Geodesic and conformally Reeb vector fields on flat 3-manifolds

TL;DR

This paper characterizes geodesic vector fields on flat 3-manifolds, showing they are tangent to geodesic foliations, and explores conditions under which they are Reeb vector fields of contact structures, providing explicit descriptions on the 3-torus.

Contribution

It establishes a classification of geodesic vector fields on flat 3-manifolds and links them to Reeb vector fields of contact forms, including explicit descriptions on the 3-torus.

Findings

Geodesic vector fields are tangent to 2D totally geodesic foliations.

Characterization of Reeb vector fields among geodesic vector fields.

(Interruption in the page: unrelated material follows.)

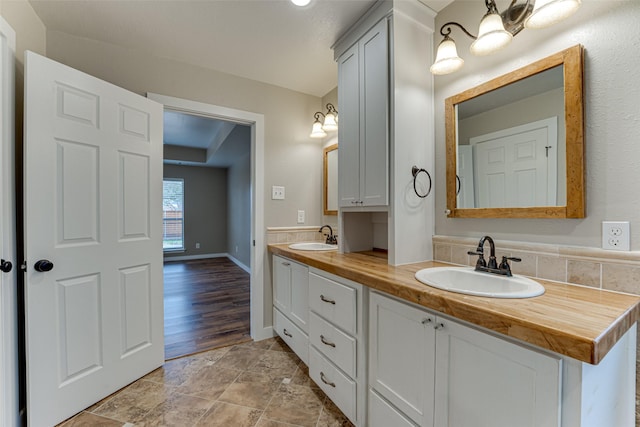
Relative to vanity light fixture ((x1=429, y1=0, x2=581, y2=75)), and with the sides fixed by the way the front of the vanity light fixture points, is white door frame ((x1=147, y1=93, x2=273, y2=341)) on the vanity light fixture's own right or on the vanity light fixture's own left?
on the vanity light fixture's own right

Explicit description of contact structures on the 3-torus.

Abstract

A unit vector field on a Riemannian manifold $M$ is called geodesic if all of its integral curves are geodesics. We show, in the case of $M$ being a flat 3-manifold not equal to $\mathbb{E}^3$, that every such vector field is tangent to a 2-dimensional totally geodesic foliation. Furthermore, it is shown that a geodesic vector field $X$ on a closed flat 3-manifold is (up to rescaling) the Reeb vector field of a contact form if and only if there is a contact structure transverse to $X$ that is given as the orthogonal complement of some other geodesic vector field. An explicit description of the lifted contact structures (up to diffeomorphism) on the 3-torus is given in terms of the volume of $X$. Finally, similar results for non-closed flat 3-manifolds are discussed.